The Iranian strikes have continued at a lower level through the years, and in all cases, Windows has been involved. The attack on U.S. financial institutions, for example, was a denial-of-service (DoS) attack using a vast botnet of infected Windows PCs. Iran is also believed to be behind the well-publicized ransomware attack on the city of Atlanta. Spearphishing was used to trick city employees into downloading Windows-based ransomware, which then did its damage.

Iran readies its next wave of attacks

There’s evidence that even before the killing of Soleimani, Iran had been ramping up its cyberattack infrastructure. This came to light in June, as tensions between the countries spiked when Iran seized an oil tanker in the Strait of Hormuz and the U.S. shot down an Iranian drone in response. Foreign Policy magazine reported then that “With relations between the United States and Iran balanced on a knife’s edge, Iranian operatives are doing the work necessary to be able to digitally strike at the United States.”

Among Iran’s preparations, according to the security firm Recorded Future, was the registration of more than 1,200 command-and-control domains linked to Iran. More than 700 of those domains were already communicating with machines that had been infected.

Experts expect Iran to use tools like these and Windows malware to strike back at the U.S. in retaliation for the killing of Soleimani. Kiersten Todt, managing director of the Cyber Readiness Institute, told CNN, “Iranians will certainly try to retaliate — definitely in the region, and they will also look at options in our homeland. Of the options available to them, cyber is most compelling.”
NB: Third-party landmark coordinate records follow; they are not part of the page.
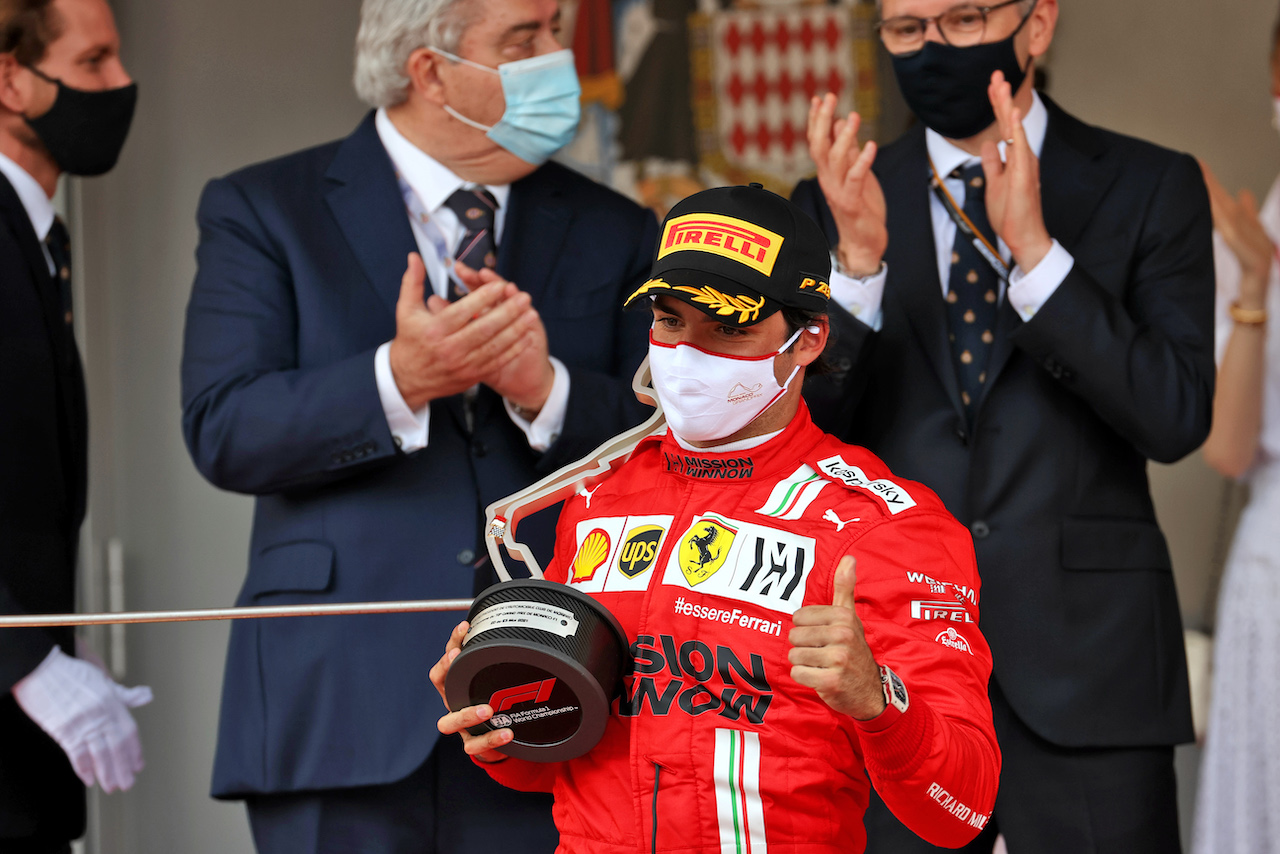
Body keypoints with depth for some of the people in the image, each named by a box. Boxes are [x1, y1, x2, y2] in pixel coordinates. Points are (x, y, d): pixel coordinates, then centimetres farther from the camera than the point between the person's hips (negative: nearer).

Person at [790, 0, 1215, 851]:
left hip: (1084, 662, -1)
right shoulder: (841, 202, 8)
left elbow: (1177, 419, -8)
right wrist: (858, 261, -15)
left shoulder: (1150, 188, 3)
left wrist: (1035, 248, -17)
The Department of Homeland Security’s National Terrorism Advisory System agrees, and after the Soleimani assassination put out a bulletin that warned, “Iran maintains a robust cyber program and can execute cyber attacks against the United States. Iran is capable, at a minimum, of carrying out attacks with temporary disruptive effects against critical infrastructure in the United States.”
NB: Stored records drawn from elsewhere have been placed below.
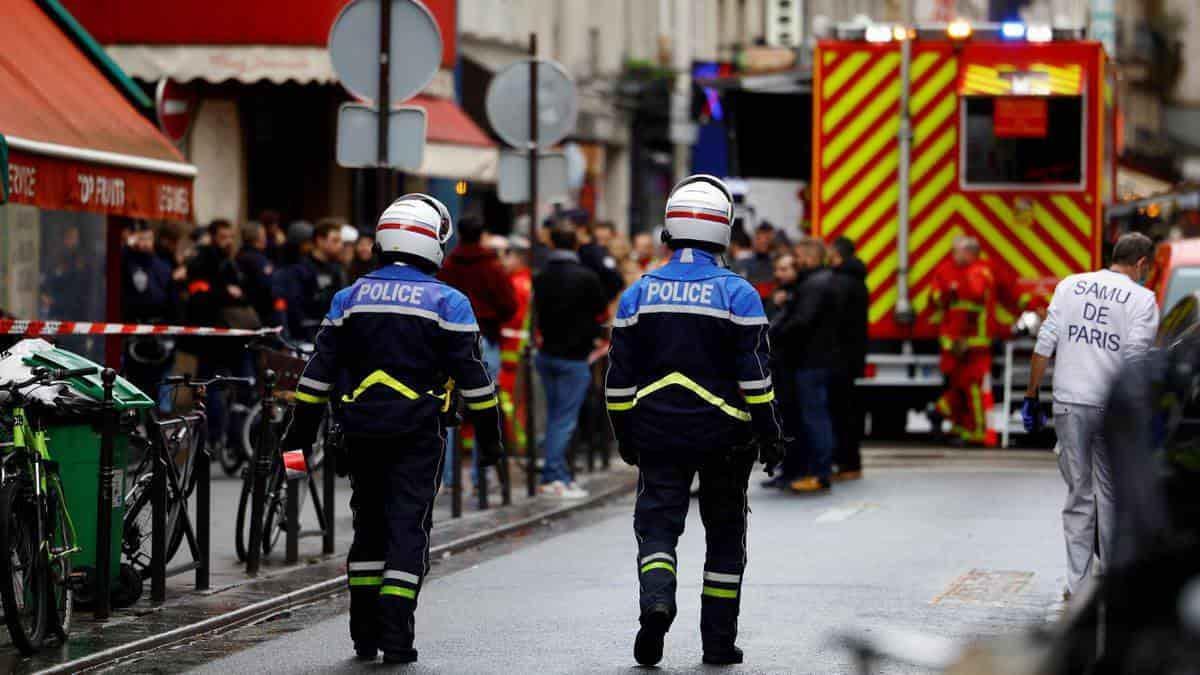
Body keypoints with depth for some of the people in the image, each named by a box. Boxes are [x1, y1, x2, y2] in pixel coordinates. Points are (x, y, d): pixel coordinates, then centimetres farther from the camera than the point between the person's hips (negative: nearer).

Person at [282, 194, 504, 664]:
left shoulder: (350, 298, 8)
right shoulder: (446, 302, -2)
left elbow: (320, 371, 9)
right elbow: (471, 374, -3)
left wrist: (302, 429, 14)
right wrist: (488, 432, 5)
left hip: (362, 431, 4)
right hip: (417, 431, -4)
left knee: (369, 526, 14)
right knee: (409, 527, -2)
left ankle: (365, 634, 16)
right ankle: (396, 636, -10)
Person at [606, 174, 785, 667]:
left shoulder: (638, 293, 2)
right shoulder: (737, 293, -6)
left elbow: (619, 377, 5)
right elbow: (755, 374, -8)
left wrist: (624, 436, 15)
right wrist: (768, 434, -1)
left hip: (657, 435, 1)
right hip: (723, 436, -1)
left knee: (657, 523, 3)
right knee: (724, 534, 11)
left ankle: (656, 602, -26)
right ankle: (718, 641, 14)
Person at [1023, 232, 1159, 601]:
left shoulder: (1070, 285, 8)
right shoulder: (1142, 298, -2)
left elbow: (1045, 345, 4)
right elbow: (1135, 359, -11)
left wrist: (1031, 396, 8)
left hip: (1069, 404, 2)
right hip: (1113, 408, -2)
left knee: (1079, 494, 7)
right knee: (1111, 494, 9)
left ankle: (1078, 584, 4)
But U.S. critical infrastructure is generally well-protected, security experts say. So are government agencies and some big tech companies. Columbia University computer science professor Steven Bellovin told CNN that agencies like the CIA and NSA and tech companies like Google and Amazon are probably impervious to attack. However, he warned, “most companies aren't as good as these” at protecting themselves.

Last summer, cybersecurity expert Zak Doffman echoed that in Forbes when he wrote, "Iran understands that retaliation against the U.S. military in the cyber domain might be akin to throwing rocks at a tank, but it can hit the vast and under-protected U.S. corporate sector at will.”

Given that Iran can’t wreak destruction with cyberattacks, it will likely settle for disruption. And that means launching attacks at many different types of businesses and industries, even if they’re not connected to the military or vital infrastructure.

Those attacks will all be Windows-based. And once those Windows attacks are unleashed, they take a life of their own, and spread randomly to individuals as well as businesses. Which means that your machines could well be hit.

It’s likely that the attacks will be of the types to which we’ve become accustomed, spread by phishing and spearphishing, and seeking out machines that have security holes. And that’s actually good news. Because it means that if you practice basic computer hygiene, you likely won’t be infected. So, first, make sure all of your computers and all of the software on them are updated with the latest security patches. In addition, follow all the usual warnings about not opening attachments that you don’t know are headed your way, and not clicking on links unless you know that someone you trust has sent them. Make sure all of your servers and websites have the latest security patches as well.

Do all that, and even if Iran does unleash cyberattacks on the U.S., you and your business will be more likely to remain safe.